I just had to pull this analogy out of the comments to the last post, because I think Tabitha hit it out of the park. I had written that I didn't think cutting back on habits and "just maintaining" the numbers on the scale was a good goal, because going back to old habits isn't "maintaining" behavior, it's "gaining" behavior. Tabitha wrote:
I see what you mean, Erin. It's like when my NFP teacher told me that if you "take chances" your behavior says you are seeking a pregnancy.
The eating behaviors aren't a perfect analogy, of course, but it makes sense that you either have the healthy habits or gaining habits.

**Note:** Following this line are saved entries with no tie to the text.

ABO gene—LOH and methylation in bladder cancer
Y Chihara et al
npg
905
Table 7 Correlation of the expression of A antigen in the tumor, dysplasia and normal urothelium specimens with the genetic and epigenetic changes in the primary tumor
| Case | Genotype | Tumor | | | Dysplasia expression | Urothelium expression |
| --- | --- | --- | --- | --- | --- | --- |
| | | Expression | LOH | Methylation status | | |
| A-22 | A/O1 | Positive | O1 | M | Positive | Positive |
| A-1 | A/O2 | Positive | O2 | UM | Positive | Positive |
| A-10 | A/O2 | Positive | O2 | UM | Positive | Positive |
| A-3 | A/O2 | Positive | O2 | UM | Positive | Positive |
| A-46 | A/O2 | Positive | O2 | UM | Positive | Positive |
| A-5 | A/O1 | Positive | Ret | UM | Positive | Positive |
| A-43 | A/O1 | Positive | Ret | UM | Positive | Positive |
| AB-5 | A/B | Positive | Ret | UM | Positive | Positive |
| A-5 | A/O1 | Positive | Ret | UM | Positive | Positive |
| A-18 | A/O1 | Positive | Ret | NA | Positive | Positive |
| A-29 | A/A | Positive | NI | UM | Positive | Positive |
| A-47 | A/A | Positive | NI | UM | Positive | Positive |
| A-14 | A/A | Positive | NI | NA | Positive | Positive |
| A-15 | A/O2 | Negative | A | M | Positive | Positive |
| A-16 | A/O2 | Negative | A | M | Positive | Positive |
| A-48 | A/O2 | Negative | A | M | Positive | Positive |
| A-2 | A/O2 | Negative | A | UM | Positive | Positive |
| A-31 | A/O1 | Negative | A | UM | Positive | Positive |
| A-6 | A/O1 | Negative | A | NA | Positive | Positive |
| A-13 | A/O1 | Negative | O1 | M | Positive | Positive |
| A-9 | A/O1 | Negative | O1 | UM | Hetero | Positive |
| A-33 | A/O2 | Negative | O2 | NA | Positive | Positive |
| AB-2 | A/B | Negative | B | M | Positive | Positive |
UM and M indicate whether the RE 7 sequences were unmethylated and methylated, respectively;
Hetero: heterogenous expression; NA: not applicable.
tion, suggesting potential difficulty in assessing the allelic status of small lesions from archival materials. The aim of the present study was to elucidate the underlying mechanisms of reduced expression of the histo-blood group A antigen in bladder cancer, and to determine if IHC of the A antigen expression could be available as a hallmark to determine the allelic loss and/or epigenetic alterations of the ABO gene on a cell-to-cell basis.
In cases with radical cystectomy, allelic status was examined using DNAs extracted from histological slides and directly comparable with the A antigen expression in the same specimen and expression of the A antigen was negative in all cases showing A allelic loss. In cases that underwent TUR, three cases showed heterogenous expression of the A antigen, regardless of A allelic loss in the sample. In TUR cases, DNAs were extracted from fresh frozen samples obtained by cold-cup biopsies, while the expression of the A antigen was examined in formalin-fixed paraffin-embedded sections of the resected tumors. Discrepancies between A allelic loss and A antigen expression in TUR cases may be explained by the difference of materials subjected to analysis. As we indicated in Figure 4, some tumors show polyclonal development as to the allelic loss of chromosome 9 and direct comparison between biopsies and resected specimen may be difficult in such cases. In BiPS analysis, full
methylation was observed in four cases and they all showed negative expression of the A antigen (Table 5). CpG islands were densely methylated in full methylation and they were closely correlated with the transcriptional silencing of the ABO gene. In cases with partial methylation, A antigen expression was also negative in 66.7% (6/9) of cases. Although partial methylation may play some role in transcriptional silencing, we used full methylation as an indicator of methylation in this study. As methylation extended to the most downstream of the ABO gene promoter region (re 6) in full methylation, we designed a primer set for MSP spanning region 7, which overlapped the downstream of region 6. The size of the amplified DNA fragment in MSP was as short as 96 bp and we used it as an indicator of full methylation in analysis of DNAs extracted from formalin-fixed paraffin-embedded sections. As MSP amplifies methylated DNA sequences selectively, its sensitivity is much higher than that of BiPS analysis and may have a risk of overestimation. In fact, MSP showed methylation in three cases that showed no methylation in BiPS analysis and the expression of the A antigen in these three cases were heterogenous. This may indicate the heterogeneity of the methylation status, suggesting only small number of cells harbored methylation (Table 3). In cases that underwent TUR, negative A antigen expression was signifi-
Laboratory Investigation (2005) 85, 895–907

I remember encountering that language in NFP class too, and I thought it was a very helpful and realistic way of thinking about it. There is no such thing as "avoiding pregnancy" and "taking chances" at the same time. The criterion of whether you're "seeking pregnancy" or "avoiding pregnancy" is to be judged by what your ACTUAL REAL BEHAVIOR is consistent with.

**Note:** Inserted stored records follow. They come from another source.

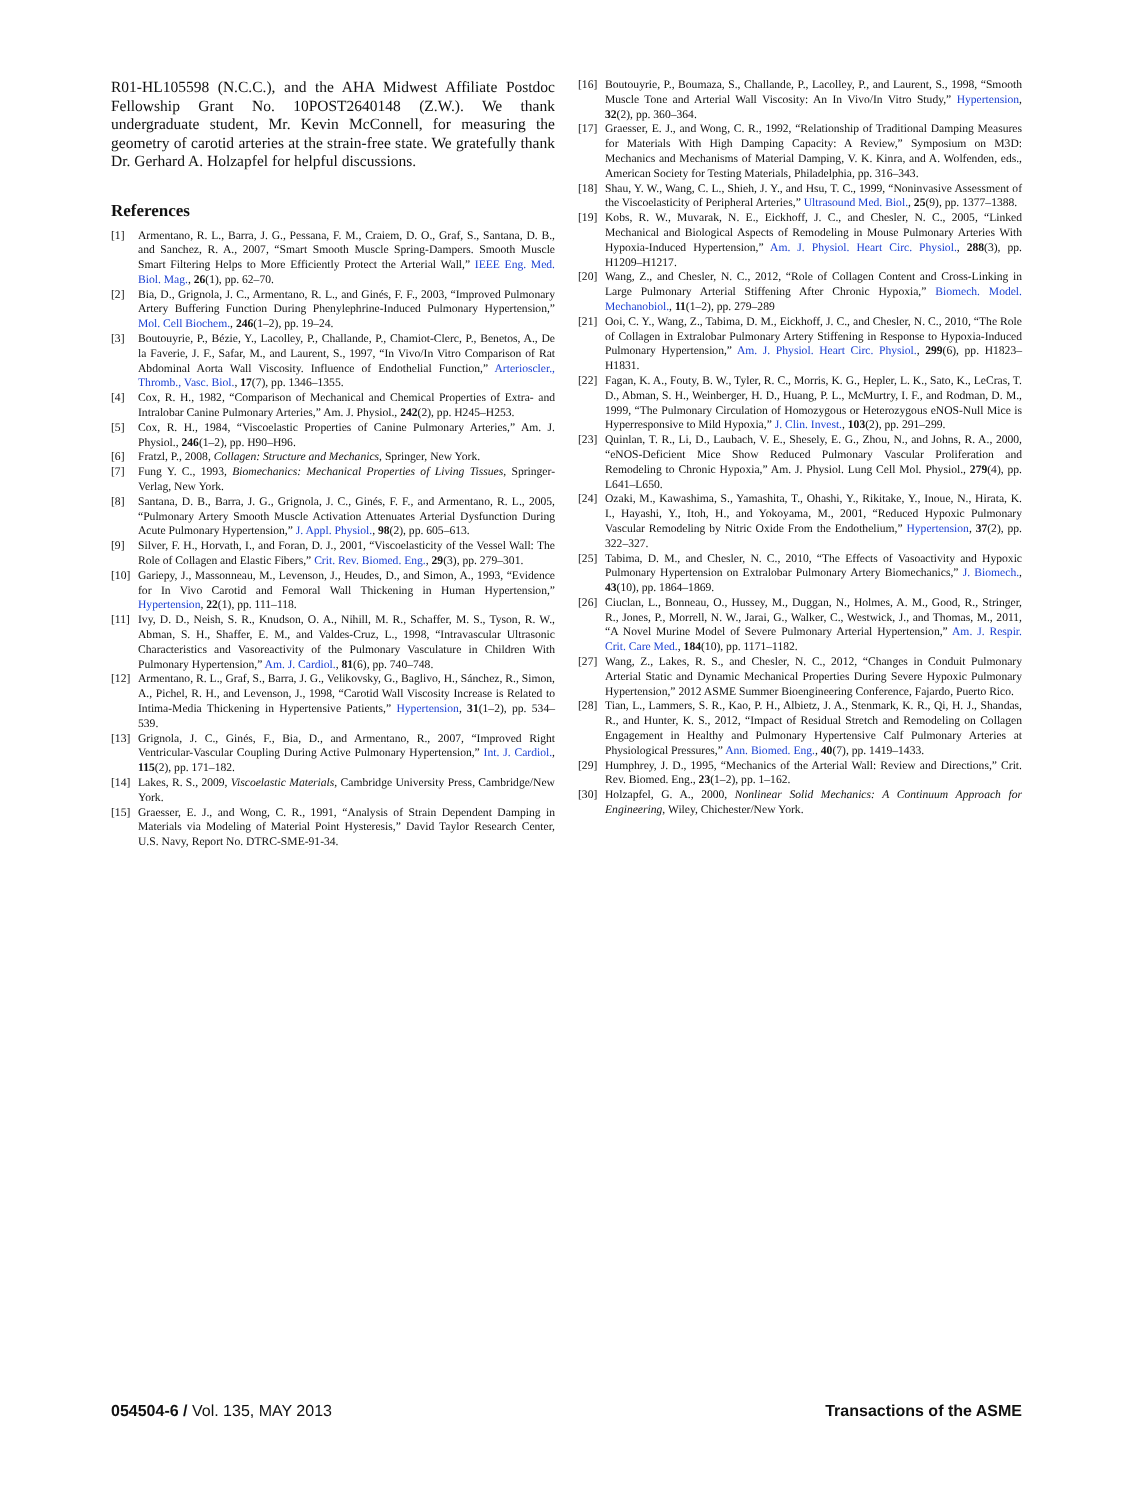R01-HL105598 (N.C.C.), and the AHA Midwest Affiliate Postdoc Fellowship Grant No. 10POST2640148 (Z.W.). We thank undergraduate student, Mr. Kevin McConnell, for measuring the geometry of carotid arteries at the strain-free state. We gratefully thank Dr. Gerhard A. Holzapfel for helpful discussions.
References
[1] Armentano, R. L., Barra, J. G., Pessana, F. M., Craiem, D. O., Graf, S., Santana, D. B., and Sanchez, R. A., 2007, “Smart Smooth Muscle Spring-Dampers. Smooth Muscle Smart Filtering Helps to More Efficiently Protect the Arterial Wall,” IEEE Eng. Med. Biol. Mag., 26(1), pp. 62–70.
[2] Bia, D., Grignola, J. C., Armentano, R. L., and Ginés, F. F., 2003, “Improved Pulmonary Artery Buffering Function During Phenylephrine-Induced Pulmonary Hypertension,” Mol. Cell Biochem., 246(1–2), pp. 19–24.
[3] Boutouyrie, P., Bézie, Y., Lacolley, P., Challande, P., Chamiot-Clerc, P., Benetos, A., De la Faverie, J. F., Safar, M., and Laurent, S., 1997, “In Vivo/In Vitro Comparison of Rat Abdominal Aorta Wall Viscosity. Influence of Endothelial Function,” Arterioscler., Thromb., Vasc. Biol., 17(7), pp. 1346–1355.
[4] Cox, R. H., 1982, “Comparison of Mechanical and Chemical Properties of Extra- and Intralobar Canine Pulmonary Arteries,” Am. J. Physiol., 242(2), pp. H245–H253.
[5] Cox, R. H., 1984, “Viscoelastic Properties of Canine Pulmonary Arteries,” Am. J. Physiol., 246(1–2), pp. H90–H96.
[6] Fratzl, P., 2008, Collagen: Structure and Mechanics, Springer, New York.
[7] Fung Y. C., 1993, Biomechanics: Mechanical Properties of Living Tissues, Springer-Verlag, New York.
[8] Santana, D. B., Barra, J. G., Grignola, J. C., Ginés, F. F., and Armentano, R. L., 2005, “Pulmonary Artery Smooth Muscle Activation Attenuates Arterial Dysfunction During Acute Pulmonary Hypertension,” J. Appl. Physiol., 98(2), pp. 605–613.
[9] Silver, F. H., Horvath, I., and Foran, D. J., 2001, “Viscoelasticity of the Vessel Wall: The Role of Collagen and Elastic Fibers,” Crit. Rev. Biomed. Eng., 29(3), pp. 279–301.
[10] Gariepy, J., Massonneau, M., Levenson, J., Heudes, D., and Simon, A., 1993, “Evidence for In Vivo Carotid and Femoral Wall Thickening in Human Hypertension,” Hypertension, 22(1), pp. 111–118.
[11] Ivy, D. D., Neish, S. R., Knudson, O. A., Nihill, M. R., Schaffer, M. S., Tyson, R. W., Abman, S. H., Shaffer, E. M., and Valdes-Cruz, L., 1998, “Intravascular Ultrasonic Characteristics and Vasoreactivity of the Pulmonary Vasculature in Children With Pulmonary Hypertension,” Am. J. Cardiol., 81(6), pp. 740–748.
[12] Armentano, R. L., Graf, S., Barra, J. G., Velikovsky, G., Baglivo, H., Sánchez, R., Simon, A., Pichel, R. H., and Levenson, J., 1998, “Carotid Wall Viscosity Increase is Related to Intima-Media Thickening in Hypertensive Patients,” Hypertension, 31(1–2), pp. 534–539.
[13] Grignola, J. C., Ginés, F., Bia, D., and Armentano, R., 2007, “Improved Right Ventricular-Vascular Coupling During Active Pulmonary Hypertension,” Int. J. Cardiol., 115(2), pp. 171–182.
[14] Lakes, R. S., 2009, Viscoelastic Materials, Cambridge University Press, Cambridge/New York.
[15] Graesser, E. J., and Wong, C. R., 1991, “Analysis of Strain Dependent Damping in Materials via Modeling of Material Point Hysteresis,” David Taylor Research Center, U.S. Navy, Report No. DTRC-SME-91-34.
[16] Boutouyrie, P., Boumaza, S., Challande, P., Lacolley, P., and Laurent, S., 1998, “Smooth Muscle Tone and Arterial Wall Viscosity: An In Vivo/In Vitro Study,” Hypertension, 32(2), pp. 360–364.
[17] Graesser, E. J., and Wong, C. R., 1992, “Relationship of Traditional Damping Measures for Materials With High Damping Capacity: A Review,” Symposium on M3D: Mechanics and Mechanisms of Material Damping, V. K. Kinra, and A. Wolfenden, eds., American Society for Testing Materials, Philadelphia, pp. 316–343.
[18] Shau, Y. W., Wang, C. L., Shieh, J. Y., and Hsu, T. C., 1999, “Noninvasive Assessment of the Viscoelasticity of Peripheral Arteries,” Ultrasound Med. Biol., 25(9), pp. 1377–1388.
[19] Kobs, R. W., Muvarak, N. E., Eickhoff, J. C., and Chesler, N. C., 2005, “Linked Mechanical and Biological Aspects of Remodeling in Mouse Pulmonary Arteries With Hypoxia-Induced Hypertension,” Am. J. Physiol. Heart Circ. Physiol., 288(3), pp. H1209–H1217.
[20] Wang, Z., and Chesler, N. C., 2012, “Role of Collagen Content and Cross-Linking in Large Pulmonary Arterial Stiffening After Chronic Hypoxia,” Biomech. Model. Mechanobiol., 11(1–2), pp. 279–289
[21] Ooi, C. Y., Wang, Z., Tabima, D. M., Eickhoff, J. C., and Chesler, N. C., 2010, “The Role of Collagen in Extralobar Pulmonary Artery Stiffening in Response to Hypoxia-Induced Pulmonary Hypertension,” Am. J. Physiol. Heart Circ. Physiol., 299(6), pp. H1823–H1831.
[22] Fagan, K. A., Fouty, B. W., Tyler, R. C., Morris, K. G., Hepler, L. K., Sato, K., LeCras, T. D., Abman, S. H., Weinberger, H. D., Huang, P. L., McMurtry, I. F., and Rodman, D. M., 1999, “The Pulmonary Circulation of Homozygous or Heterozygous eNOS-Null Mice is Hyperresponsive to Mild Hypoxia,” J. Clin. Invest., 103(2), pp. 291–299.
[23] Quinlan, T. R., Li, D., Laubach, V. E., Shesely, E. G., Zhou, N., and Johns, R. A., 2000, “eNOS-Deficient Mice Show Reduced Pulmonary Vascular Proliferation and Remodeling to Chronic Hypoxia,” Am. J. Physiol. Lung Cell Mol. Physiol., 279(4), pp. L641–L650.
[24] Ozaki, M., Kawashima, S., Yamashita, T., Ohashi, Y., Rikitake, Y., Inoue, N., Hirata, K. I., Hayashi, Y., Itoh, H., and Yokoyama, M., 2001, “Reduced Hypoxic Pulmonary Vascular Remodeling by Nitric Oxide From the Endothelium,” Hypertension, 37(2), pp. 322–327.
[25] Tabima, D. M., and Chesler, N. C., 2010, “The Effects of Vasoactivity and Hypoxic Pulmonary Hypertension on Extralobar Pulmonary Artery Biomechanics,” J. Biomech., 43(10), pp. 1864–1869.
[26] Ciuclan, L., Bonneau, O., Hussey, M., Duggan, N., Holmes, A. M., Good, R., Stringer, R., Jones, P., Morrell, N. W., Jarai, G., Walker, C., Westwick, J., and Thomas, M., 2011, “A Novel Murine Model of Severe Pulmonary Arterial Hypertension,” Am. J. Respir. Crit. Care Med., 184(10), pp. 1171–1182.
[27] Wang, Z., Lakes, R. S., and Chesler, N. C., 2012, “Changes in Conduit Pulmonary Arterial Static and Dynamic Mechanical Properties During Severe Hypoxic Pulmonary Hypertension,” 2012 ASME Summer Bioengineering Conference, Fajardo, Puerto Rico.
[28] Tian, L., Lammers, S. R., Kao, P. H., Albietz, J. A., Stenmark, K. R., Qi, H. J., Shandas, R., and Hunter, K. S., 2012, “Impact of Residual Stretch and Remodeling on Collagen Engagement in Healthy and Pulmonary Hypertensive Calf Pulmonary Arteries at Physiological Pressures,” Ann. Biomed. Eng., 40(7), pp. 1419–1433.
[29] Humphrey, J. D., 1995, “Mechanics of the Arterial Wall: Review and Directions,” Crit. Rev. Biomed. Eng., 23(1–2), pp. 1–162.
[30] Holzapfel, G. A., 2000, Nonlinear Solid Mechanics: A Continuum Approach for Engineering, Wiley, Chichester/New York.
054504-6 / Vol. 135, MAY 2013 Transactions of the ASME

That's not to say there's not room for an oops, as in, an honest mistake interpreting a chart, or medication screwing up your fertility signs -- that's a time when you might say "I was avoiding pregnancy but I got pregnant anyway" --- although a better way of phrasing it would be "I THOUGHT I was avoiding pregnancy but I got pregnant anyway."
But see here, if you have sex during your fertile time, you're "seeking pregnancy" even if you don't want to get pregnant. Your biology doesn't care one whit about your intentions, or whether you have your fingers crossed.
And yeah, Tabitha's right -- regaining weight is kind of like that, although it can be a little more complicated because there are more behaviors involved. If you change enough of your habits from "new weight-maintaining habit" to "old weight-gaining habit," well, you're trying to gain weight, whether you want to or not.
That's why I want to point out that it's much better to think in terms of permanent change to new, low-weight-maintaining behaviors, and eliminating the old, high-weight-maintaining behaviors.